A chain of command that starts in the Oval Office with the decision makers ends with a 18-year-old kid holding a rifle standing at a checkpoint.
In 1983, it was the young Marines who could only watch as the truck hurtled past them - not knowing if it was full of explosives or just had bad suspension.
‘You put troops in a tactically disadvantageous, essentially untenable position.
‘Both situations (Beirut and Kabul) are so heartbreaking. There are multi-generational impacts to decisions being made in the White House.
‘But what gives me hope is that there was a similar response by the people on the ground.
‘When people were blown off their feet or were hurt, they ran to the sound of that explosion to try to save as many of their brothers in arms as possible.’
Carr wanted the people still living with the emotional and physical trauma of the day to be at the center of the story.
Howell, now an intensive care unit nurse, told DailyMail.com he is still blind in one eye because of the blast.
But a moment that will always stick with him was when a Marine lying under concrete blocks threw rocks at him to get him to get his attention, and when another was given CPR as he was flown to Germany for treatment.
He saved one man by sliding down a huge concrete slab and pushing it aside after he heard a voice asking for help.
Carr also wanted to tell the story of the family members who have an empty seat at the table still living with the loss.

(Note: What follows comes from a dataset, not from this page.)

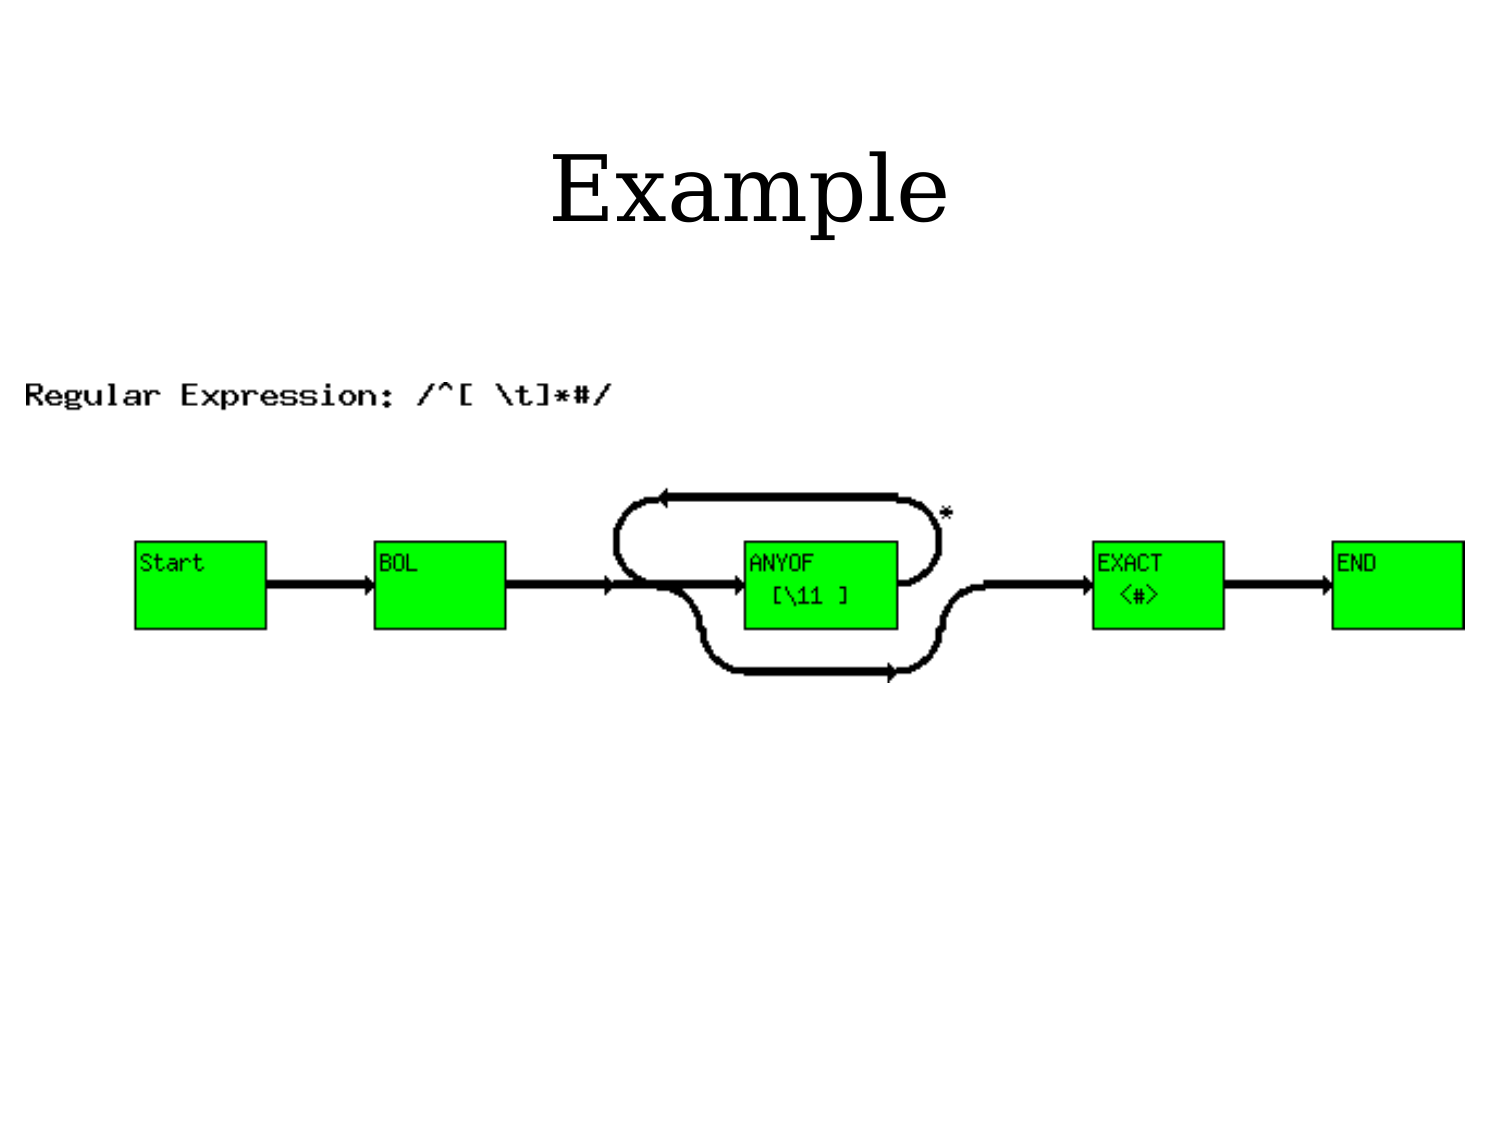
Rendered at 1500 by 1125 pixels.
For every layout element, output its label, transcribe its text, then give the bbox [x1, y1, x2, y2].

title Example [112, 99, 1388, 288]
picture [26, 382, 1465, 683]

He wants readers to learn the heroism of U.S. service members who continued to do their job when they were put in an untenable position, through no fault of their own.
Scott, a historian and author of multiple books on the Second World War, agrees the barracks bombing is the genesis of the dynamics we see in the Middle East today.
The Iranian proxies that have caused tensions in the region to the brink of an all-out war were in their infancy, including Hezbollah that was founded just two years earlier.
‘At that point, the Cold War is winding down. Its going to be over in about a decade, and youre going to see that the American global emphasis is going to shift to the Middle East, even though we didnt quite realize it at the time,’ he told DailyMail.com.
‘Iran drew a very important lesson from (the bombing) because what theyre going to see is that, for a relatively inexpensive investment - a truck, some explosives and a single life - you can affect massive change for a superpower like the United States.
The memories of the Beirut bombing came flooding back last week when Israeli forces announced that Hezbollah commander and attack potter Ibrahim Aqil had been killed in an airstrike
‘In the end, we left, and we left Lebanon to fall into disarray and become a hotbed for Hezbollah to then rise up and become the important political player that they are today.’
In his research for the book, he remembers the extraordinary cooperation from the veterans and the families of the victims.
‘We wanted to get as many voices in there as we could and really make this their story, because thats what it is.’
‘These men were regular guys, regular Joes that were sent out there to do a job, and they were dedicated to getting that job done,’ Don Howell added.
‘These guys are really good dudes, not as Marines, but just genuinely good fellas.
‘They were compassionate towards each other. Thats something that I would like for readers to understand.’
The barracks bombing was considered a failure among the Marines. The security was woeful and Americans ended up paying the price in blood.
But the sentiment among veterans that they were in it together still rings true.
At the 40th anniversary of the attacks last year, one man told Marine Col. Timothy J. Geraghty, the commanding officer in Beirut, that he would follow him anywhere.
Targeted: Beirut is the first in a series of non-fiction books from Carr and Scott analyzing some of the devastating attacks that have shaped history.
The next, they say, will be announced soon.
The foundation is the incredible stories they uncovered from the rubble of Beirut.